Pengalaman saya ketika berinteraksi dengan mereka baik-baik saja. Mereka tetap ramah, santun, baik hati dan tak segan-segan menolong. Bahkan tidak hanya di lingkungan sekolah, namun juga di lingkungan saya, banyak sekali orang yang menggunakan cadar. Mulai dari penjual bubur jagung, susu sapi, hingga sandang. Mereka normal-normal saja. Saya dan warga lain tetap berinteraksi baik dengan mereka.
Mengapa saya dan warga lainnya dapat berinteraksi baik? Karena mereka tak menutup interaksi. Mereka tak memungkiri komunikasi. Yang mereka tutup tubuh mereka, bukan mulut mereka. Kalau saja saya meminjam alibi yang diberikan oleh pihak yang kontra dengan penggunaan cadar, yang mengatakan penggunaan cadar berbanding lurus dengan merosotnya pola komunikasi, saya dengan lantang menjawab; tidak. Kalau pola komunikasinya buruk, mengapa bubur jagung yang dijual oleh wantia bercadar itu pasti ludes sebelum jam menunjuk angka delapan?
Apa yang saya ceritakan di sini ialah hal empirik. Karena masalah cadar ini masalah implementasinya, bukan hanya teori. Orang yang menggunakan cadar lantas dicap menganut ideologi tertentu ialah hal yang naif.Â
Apakah adil ketika saya mengecap orang yang menggunakan kaus polkadot warna hitam-putih ialah seorang liberal? Apakah adil ketika saya memberi sterotipe kepada seseorang yang menggunakan payung merah bahwa ia komunis? Jawabannya; tidak. Itu sangat tidak adil. Meski fesyen bisa dijadikan representasi identitas, namun terlalu naif dan kekanak-kanakan jika kita terlalu kemrungsung.
 Sejauh ini, saya memang seorang yang kadang kala tidak setuju dengan gagasan-gagasan yang dibawakan oleh Islam dari kubu sebelah.
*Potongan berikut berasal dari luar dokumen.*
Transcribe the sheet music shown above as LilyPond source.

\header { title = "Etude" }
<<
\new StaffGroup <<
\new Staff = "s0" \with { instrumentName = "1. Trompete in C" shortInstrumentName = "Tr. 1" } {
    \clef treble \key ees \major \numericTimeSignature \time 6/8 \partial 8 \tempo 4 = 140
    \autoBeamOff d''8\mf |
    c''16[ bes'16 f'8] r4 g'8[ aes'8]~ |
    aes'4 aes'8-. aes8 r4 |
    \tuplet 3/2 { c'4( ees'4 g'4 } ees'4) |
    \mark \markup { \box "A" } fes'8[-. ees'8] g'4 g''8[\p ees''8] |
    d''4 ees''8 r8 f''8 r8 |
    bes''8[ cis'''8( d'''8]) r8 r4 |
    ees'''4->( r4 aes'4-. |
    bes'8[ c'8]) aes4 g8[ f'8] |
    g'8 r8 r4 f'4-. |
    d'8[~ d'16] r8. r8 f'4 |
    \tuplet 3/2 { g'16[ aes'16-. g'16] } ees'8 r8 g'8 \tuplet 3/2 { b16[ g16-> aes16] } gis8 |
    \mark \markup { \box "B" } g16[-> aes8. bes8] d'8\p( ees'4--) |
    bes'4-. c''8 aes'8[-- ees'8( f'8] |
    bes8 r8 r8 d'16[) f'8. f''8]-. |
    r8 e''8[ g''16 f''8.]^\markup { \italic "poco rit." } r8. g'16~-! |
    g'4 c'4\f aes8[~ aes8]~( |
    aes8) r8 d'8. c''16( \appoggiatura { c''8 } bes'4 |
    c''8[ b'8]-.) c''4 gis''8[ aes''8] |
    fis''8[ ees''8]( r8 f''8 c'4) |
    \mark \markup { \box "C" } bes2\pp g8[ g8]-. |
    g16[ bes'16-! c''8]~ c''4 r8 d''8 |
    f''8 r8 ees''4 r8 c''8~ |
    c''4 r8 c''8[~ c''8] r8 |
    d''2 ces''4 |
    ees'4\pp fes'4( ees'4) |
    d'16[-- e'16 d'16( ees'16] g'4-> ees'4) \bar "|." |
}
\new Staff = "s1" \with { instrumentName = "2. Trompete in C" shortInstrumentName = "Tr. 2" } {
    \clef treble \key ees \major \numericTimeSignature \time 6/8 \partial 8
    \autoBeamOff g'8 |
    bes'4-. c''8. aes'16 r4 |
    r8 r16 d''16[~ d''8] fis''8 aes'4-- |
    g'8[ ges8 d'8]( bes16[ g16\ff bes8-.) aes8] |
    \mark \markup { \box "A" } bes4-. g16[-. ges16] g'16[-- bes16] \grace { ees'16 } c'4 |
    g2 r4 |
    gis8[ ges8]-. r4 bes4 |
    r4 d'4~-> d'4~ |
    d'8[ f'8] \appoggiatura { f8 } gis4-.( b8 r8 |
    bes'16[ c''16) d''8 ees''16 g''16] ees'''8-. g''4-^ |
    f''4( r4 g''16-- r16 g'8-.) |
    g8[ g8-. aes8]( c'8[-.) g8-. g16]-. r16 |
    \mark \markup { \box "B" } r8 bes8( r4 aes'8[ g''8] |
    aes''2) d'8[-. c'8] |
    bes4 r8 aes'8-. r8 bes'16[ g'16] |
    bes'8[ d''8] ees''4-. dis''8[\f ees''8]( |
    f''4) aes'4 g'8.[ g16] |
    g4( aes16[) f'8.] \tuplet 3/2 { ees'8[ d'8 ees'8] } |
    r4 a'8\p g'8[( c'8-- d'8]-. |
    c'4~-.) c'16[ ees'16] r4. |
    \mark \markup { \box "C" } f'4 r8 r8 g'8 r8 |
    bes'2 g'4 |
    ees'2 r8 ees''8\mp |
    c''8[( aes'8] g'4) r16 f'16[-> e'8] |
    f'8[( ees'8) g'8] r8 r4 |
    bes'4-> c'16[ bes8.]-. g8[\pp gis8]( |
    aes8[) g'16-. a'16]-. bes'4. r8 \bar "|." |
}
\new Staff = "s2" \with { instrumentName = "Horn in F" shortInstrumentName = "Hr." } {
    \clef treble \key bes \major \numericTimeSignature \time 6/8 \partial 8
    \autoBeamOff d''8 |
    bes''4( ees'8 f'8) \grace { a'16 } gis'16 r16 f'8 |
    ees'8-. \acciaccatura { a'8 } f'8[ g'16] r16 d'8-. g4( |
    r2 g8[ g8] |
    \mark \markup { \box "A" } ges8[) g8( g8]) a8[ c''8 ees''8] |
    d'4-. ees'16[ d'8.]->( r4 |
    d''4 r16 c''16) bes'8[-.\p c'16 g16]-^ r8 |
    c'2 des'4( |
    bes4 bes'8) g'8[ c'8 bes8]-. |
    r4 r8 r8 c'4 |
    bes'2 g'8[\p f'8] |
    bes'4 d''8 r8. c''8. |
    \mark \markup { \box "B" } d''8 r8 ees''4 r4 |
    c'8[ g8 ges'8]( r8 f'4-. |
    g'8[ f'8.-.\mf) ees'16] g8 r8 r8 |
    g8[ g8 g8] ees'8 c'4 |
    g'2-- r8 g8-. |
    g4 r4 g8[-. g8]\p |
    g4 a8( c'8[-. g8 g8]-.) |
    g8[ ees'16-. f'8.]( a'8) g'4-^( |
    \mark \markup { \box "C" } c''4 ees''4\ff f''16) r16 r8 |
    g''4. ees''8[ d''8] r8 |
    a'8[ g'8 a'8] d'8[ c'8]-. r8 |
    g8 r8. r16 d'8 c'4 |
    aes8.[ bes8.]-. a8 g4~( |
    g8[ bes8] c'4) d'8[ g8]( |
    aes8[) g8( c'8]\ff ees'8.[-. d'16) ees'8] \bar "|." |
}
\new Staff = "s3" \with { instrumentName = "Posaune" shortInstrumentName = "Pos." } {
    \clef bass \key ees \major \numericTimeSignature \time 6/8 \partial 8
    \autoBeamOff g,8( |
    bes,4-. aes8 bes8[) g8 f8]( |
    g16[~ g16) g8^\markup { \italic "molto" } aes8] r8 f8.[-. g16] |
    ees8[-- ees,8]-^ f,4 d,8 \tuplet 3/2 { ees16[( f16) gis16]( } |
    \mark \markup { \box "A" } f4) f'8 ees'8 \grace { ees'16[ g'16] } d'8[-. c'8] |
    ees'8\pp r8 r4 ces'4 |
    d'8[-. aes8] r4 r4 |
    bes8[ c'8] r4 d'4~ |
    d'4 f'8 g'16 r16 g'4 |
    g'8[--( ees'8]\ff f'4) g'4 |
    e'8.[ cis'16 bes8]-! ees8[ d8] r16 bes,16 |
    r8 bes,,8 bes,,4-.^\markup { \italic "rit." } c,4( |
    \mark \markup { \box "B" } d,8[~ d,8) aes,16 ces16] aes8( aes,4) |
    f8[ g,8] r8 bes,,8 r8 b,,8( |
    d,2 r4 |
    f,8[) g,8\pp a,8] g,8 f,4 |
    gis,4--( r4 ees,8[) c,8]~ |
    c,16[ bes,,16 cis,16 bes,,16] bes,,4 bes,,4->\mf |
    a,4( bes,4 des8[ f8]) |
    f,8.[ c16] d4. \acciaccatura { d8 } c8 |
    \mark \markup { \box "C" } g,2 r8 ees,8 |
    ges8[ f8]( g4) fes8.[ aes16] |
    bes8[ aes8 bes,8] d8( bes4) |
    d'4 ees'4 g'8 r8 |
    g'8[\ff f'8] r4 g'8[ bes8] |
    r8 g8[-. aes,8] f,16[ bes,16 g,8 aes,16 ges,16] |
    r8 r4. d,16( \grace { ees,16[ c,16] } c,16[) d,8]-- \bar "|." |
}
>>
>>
Namun untuk poin ini, saya satu dengan mereka. Ini bukan saja bentuk Ukhuwah Islamiyyah, namun juga bentuk pembelaan atas hak asasi manusia.
Kalau selama ini kita membela mereka yang dicap 'bebas' dengan asas kebebasan, mengapa kita tidak membela pengguna cadar dengan asas kebebasan pula? Saya berpesan:
"Tubuhmu otoritasmu. Kau boleh pakai apa saja yang kau mau. Boleh seperti mereka yang mengecap dirinya seorang feminis hingga mereka yang takzim di jalan Tuhan. Kalau kau membela kebebasan berpakaian, bela juga mereka yang sedang berpakaian sesuai tafsirnya atas sabda-Nya. Poinnya bukan ada pada aspek teologi, tapi pada kebebasan itu sendiri. Jangan malah terjebak dalam logika falasi: membela yang satu atas nama kebebasan, namun yang satu ditindas juga atas nama kebebasan. Kebebasan tak sebercanda itu."